Year: Team; Games; Passing; Rushing; Sacks; Fumbles
GP: GS; Record; Cmp; Att; Pct; Yds; Y/A; TD; Int; Rtg; Att; Yds; Avg; TD; Sck; SckY; Fum; Lost
2012: STL; 0; 0; DNP
2013: STL; 0; 0
2014: STL; 10; 8; 3–5; 180; 284; 63.4; 2,001; 7.0; 12; 9; 85.1; 16; 36; 2.3; 0; 29; 179; 5; 3
2015: CLE; 3; 2; 0–2; 56; 94; 59.6; 547; 5.8; 1; 3; 66.2; 7; 33; 4.7; 0; 11; 96; 2; 2
2016: DEN; 0; 0; DNP
2017: SEA; 3; 0; –; 0; 0; 0.0; 0; 0.0; 0; 0; 0.0; 1; −1; −1.0; 0; 0; 0; 0; 0
2018: TEN; 0; 0; DNP
Career: 16; 10; 3–7; 236; 378; 62.4; 2,548; 6.7; 13; 12; 80.4; 24; 68; 2.8; 0; 40; 275; 7; 5

===College===

| Season | Team | Passing |  |  |  |  |  |  |  | Rushing |  |  |  |
| Cmp | Att | Pct | Yds | Y/A | TD | Int | Rtg | Att | Yds | Avg | TD |
| 2008 | Southern Miss | 261 | 454 | 57.5 | 3,128 | 6.9 | 23 | 8 | 128.6 | 155 | 508 | 3.3 | 9 |
| 2009 | Southern Miss | 108 | 156 | 69.2 | 1,165 | 7.5 | 10 | 2 | 150.6 | 50 | 63 | 1.3 | 2 |
| 2010 | Southern Miss | 278 | 442 | 62.9 | 3,103 | 7.0 | 20 | 6 | 134.1 | 145 | 452 | 3.1 | 10 |
| 2011 | Southern Miss | 286 | 475 | 60.2 | 3,496 | 7.4 | 30 | 11 | 138.2 | 110 | 352 | 3.2 | 4 |
| Career |  | 933 | 1,527 | 61.1 | 10,892 | 7.1 | 83 | 27 | 135.4 | 460 | 1,375 | 3.0 | 25 |

==Coaching career==
On February 22, 2019, Davis returned to the Seattle Seahawks as an offensive assistant. On March 10, 2020, Seattle promoted Davis to quarterbacks coach, making him the youngest such coach in the NFL at 30 years old.

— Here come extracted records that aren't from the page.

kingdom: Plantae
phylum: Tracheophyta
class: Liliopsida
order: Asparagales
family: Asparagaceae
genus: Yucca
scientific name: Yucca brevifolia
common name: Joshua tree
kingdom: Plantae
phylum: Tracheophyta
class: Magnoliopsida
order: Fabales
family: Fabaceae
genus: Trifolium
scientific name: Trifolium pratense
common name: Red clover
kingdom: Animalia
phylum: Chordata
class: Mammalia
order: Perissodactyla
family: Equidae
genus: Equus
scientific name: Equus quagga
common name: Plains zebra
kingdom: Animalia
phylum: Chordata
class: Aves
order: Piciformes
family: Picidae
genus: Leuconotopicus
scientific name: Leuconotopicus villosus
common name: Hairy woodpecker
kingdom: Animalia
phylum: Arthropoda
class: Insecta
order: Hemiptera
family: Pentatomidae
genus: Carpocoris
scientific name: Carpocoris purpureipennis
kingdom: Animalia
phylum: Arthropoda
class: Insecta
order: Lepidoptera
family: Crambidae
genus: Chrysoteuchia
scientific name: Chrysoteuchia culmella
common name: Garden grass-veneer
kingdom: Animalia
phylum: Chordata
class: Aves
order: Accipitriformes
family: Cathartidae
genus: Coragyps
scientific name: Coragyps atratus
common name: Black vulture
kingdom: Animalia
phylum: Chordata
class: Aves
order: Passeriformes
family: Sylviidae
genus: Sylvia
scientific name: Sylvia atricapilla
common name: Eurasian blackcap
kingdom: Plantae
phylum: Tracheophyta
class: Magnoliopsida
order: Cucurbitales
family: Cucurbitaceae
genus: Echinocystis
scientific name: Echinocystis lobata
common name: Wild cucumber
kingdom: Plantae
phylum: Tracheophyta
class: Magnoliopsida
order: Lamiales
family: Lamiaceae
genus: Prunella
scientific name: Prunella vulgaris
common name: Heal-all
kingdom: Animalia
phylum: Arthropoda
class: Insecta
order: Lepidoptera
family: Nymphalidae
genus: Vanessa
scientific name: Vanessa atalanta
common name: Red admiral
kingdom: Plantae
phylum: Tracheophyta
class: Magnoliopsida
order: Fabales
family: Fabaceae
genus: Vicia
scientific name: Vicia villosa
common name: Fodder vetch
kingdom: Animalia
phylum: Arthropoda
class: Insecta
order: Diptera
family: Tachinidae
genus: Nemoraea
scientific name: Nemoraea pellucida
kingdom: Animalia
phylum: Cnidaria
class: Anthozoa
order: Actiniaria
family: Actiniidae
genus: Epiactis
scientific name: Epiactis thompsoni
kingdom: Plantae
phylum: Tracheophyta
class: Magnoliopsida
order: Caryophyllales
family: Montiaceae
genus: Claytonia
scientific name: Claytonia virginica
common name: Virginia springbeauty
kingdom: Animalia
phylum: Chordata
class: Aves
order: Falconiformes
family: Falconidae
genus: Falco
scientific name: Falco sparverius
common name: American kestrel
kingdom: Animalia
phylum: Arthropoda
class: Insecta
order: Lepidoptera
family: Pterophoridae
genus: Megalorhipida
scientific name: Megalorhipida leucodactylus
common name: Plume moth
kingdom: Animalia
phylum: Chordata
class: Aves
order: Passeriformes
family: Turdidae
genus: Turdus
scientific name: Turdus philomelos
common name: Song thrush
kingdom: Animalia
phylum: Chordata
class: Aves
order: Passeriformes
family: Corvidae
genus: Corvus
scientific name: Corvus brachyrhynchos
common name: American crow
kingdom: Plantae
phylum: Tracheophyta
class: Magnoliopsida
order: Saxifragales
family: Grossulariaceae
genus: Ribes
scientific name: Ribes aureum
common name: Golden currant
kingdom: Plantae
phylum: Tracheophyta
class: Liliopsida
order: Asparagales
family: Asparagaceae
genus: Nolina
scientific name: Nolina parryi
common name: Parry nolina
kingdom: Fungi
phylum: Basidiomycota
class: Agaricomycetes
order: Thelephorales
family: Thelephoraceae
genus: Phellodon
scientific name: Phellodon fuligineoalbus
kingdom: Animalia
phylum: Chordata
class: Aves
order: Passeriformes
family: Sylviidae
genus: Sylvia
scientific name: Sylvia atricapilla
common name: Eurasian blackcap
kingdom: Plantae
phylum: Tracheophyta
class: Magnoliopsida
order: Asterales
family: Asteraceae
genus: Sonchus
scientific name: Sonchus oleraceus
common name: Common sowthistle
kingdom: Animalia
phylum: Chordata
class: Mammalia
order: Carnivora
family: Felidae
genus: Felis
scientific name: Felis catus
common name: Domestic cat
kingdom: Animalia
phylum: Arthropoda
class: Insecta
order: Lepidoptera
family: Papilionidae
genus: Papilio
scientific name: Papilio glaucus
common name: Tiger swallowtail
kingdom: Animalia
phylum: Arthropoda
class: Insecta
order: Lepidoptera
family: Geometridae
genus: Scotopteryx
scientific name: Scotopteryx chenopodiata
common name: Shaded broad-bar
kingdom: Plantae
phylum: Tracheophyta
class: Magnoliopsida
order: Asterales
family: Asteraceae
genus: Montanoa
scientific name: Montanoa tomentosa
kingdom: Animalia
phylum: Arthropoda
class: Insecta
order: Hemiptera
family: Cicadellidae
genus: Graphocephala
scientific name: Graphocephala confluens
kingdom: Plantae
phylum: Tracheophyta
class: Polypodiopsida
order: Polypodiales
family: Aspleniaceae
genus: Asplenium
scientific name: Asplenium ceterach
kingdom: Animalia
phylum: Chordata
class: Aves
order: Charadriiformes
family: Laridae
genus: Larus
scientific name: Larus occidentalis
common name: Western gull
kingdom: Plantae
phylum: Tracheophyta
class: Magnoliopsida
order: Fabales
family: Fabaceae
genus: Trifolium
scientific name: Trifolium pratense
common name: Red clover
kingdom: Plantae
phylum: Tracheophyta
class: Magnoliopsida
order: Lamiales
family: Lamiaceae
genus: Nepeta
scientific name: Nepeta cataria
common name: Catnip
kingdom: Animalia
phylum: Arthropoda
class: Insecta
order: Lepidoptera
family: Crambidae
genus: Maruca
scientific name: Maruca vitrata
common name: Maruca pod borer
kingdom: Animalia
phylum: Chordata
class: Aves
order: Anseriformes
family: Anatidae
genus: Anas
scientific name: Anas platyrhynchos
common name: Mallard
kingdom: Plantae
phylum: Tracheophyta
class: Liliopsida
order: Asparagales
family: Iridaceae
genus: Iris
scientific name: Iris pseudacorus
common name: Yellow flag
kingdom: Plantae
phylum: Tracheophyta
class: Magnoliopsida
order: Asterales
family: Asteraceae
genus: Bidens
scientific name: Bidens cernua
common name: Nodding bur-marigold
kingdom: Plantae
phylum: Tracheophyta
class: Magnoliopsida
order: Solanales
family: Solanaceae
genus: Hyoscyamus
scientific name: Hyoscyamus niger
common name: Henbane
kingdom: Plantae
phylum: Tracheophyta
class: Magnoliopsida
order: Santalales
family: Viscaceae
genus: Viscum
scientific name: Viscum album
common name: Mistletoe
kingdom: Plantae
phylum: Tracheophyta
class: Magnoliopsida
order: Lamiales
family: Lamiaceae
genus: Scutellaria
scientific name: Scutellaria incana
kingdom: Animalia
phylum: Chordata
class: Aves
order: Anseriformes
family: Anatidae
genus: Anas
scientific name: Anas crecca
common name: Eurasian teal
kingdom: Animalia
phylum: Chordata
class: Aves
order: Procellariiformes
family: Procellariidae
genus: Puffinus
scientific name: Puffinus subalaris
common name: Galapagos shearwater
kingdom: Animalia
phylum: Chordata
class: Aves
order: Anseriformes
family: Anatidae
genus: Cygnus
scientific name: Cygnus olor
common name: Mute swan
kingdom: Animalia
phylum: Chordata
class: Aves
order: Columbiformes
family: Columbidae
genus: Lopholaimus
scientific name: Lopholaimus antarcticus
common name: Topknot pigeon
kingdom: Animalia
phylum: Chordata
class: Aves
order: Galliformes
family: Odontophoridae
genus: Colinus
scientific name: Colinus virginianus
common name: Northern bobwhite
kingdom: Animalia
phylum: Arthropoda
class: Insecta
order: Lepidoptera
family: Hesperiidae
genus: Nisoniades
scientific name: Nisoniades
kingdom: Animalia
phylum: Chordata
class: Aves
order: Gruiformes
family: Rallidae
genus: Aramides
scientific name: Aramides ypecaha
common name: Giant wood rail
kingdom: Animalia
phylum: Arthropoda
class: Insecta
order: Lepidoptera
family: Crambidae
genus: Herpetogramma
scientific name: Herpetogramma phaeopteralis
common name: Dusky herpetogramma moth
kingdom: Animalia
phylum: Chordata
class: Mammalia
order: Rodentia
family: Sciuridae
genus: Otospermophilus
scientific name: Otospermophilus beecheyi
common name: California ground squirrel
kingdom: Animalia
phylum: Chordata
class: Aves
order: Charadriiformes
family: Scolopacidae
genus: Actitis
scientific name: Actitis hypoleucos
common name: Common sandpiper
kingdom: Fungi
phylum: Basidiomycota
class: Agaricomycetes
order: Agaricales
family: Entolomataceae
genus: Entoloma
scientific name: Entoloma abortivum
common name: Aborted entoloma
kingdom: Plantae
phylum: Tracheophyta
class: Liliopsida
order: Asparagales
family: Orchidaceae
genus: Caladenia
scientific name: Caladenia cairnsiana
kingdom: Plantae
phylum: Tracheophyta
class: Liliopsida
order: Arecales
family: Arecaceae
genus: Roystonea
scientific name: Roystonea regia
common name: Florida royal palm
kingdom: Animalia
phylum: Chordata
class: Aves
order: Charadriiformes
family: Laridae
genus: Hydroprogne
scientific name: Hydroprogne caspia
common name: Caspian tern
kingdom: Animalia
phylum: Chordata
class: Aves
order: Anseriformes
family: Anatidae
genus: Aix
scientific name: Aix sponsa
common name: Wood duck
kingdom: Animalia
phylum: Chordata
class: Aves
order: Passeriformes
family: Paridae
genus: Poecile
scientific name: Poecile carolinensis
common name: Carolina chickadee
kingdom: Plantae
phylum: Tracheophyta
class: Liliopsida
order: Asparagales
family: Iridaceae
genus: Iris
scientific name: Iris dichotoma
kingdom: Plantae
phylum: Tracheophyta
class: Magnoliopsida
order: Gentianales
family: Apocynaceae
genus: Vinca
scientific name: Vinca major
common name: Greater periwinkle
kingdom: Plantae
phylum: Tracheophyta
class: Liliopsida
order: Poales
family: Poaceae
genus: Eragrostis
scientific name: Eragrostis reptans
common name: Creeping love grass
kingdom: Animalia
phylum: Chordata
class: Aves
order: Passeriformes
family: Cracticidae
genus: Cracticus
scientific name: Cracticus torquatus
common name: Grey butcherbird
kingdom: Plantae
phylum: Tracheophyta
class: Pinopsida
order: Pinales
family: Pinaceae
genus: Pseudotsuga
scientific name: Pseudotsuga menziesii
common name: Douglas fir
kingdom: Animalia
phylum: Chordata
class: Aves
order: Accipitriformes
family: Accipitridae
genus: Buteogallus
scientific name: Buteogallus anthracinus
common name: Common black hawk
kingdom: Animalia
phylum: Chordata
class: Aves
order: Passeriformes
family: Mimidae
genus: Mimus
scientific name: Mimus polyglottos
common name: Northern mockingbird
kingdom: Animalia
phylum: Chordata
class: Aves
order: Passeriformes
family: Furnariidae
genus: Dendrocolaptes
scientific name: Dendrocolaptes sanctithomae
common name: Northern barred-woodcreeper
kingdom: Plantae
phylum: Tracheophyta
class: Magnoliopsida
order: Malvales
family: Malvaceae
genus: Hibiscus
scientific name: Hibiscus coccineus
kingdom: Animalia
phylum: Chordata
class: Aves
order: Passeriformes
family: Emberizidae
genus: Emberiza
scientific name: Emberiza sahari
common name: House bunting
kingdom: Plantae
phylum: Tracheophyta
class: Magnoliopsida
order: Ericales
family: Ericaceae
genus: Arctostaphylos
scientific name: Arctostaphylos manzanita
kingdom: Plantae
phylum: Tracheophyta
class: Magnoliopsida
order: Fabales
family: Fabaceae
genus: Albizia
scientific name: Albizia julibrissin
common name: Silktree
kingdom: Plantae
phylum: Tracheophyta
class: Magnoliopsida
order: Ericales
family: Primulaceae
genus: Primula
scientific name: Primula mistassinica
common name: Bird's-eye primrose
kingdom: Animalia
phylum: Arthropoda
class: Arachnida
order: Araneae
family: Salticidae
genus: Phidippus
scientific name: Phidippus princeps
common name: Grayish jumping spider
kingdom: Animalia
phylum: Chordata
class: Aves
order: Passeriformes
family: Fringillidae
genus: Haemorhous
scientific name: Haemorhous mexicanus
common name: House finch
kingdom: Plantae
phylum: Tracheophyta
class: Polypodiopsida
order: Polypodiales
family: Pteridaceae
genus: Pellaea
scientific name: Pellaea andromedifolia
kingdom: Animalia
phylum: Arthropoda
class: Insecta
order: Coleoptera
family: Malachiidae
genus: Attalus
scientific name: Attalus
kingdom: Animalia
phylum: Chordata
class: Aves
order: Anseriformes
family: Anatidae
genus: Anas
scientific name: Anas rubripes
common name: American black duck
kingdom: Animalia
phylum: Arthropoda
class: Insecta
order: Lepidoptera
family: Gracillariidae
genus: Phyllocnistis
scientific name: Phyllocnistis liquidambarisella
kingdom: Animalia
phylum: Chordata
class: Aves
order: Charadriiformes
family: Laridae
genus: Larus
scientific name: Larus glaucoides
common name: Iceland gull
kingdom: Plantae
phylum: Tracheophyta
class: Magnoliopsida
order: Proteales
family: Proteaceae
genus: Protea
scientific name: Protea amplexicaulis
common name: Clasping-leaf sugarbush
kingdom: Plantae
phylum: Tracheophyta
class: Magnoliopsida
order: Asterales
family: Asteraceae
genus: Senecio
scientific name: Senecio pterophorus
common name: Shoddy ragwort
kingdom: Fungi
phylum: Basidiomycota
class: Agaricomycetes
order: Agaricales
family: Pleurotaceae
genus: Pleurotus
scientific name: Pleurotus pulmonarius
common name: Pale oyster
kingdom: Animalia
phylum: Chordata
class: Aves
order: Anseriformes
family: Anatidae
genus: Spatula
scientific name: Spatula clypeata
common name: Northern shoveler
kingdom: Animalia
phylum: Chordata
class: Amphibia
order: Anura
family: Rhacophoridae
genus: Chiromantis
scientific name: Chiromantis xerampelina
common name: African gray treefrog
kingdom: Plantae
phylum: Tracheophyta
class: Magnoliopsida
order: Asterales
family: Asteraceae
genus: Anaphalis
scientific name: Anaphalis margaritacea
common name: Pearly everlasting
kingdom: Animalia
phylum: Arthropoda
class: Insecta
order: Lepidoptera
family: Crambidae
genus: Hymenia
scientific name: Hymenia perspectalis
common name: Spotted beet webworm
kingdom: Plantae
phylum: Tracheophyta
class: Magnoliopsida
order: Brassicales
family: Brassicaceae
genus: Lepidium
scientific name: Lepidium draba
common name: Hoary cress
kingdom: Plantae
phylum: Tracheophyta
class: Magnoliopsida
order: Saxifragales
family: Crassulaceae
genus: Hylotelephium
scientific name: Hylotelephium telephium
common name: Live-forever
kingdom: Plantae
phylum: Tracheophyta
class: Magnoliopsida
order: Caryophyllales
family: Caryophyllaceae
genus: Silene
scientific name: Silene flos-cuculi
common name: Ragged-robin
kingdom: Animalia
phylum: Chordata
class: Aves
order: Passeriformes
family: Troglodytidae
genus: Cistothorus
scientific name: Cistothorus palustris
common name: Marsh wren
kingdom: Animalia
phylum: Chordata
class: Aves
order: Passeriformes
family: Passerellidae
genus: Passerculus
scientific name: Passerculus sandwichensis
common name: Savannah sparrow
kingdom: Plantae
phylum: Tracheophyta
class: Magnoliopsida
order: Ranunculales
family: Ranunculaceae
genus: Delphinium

On December 18, 2021, Davis was hired by the Auburn Tigers to be the school's offensive coordinator and quarterback coach. On January 31, 2022, he announced he was stepping down from the role.

==Professional baseball career==
Davis was drafted by the Boston Red Sox in the 2012 MLB draft in the 31st round, even though he only played baseball for one year in 2007. Davis ultimately decided to pursue a career in the NFL instead and has never played professional baseball at any level.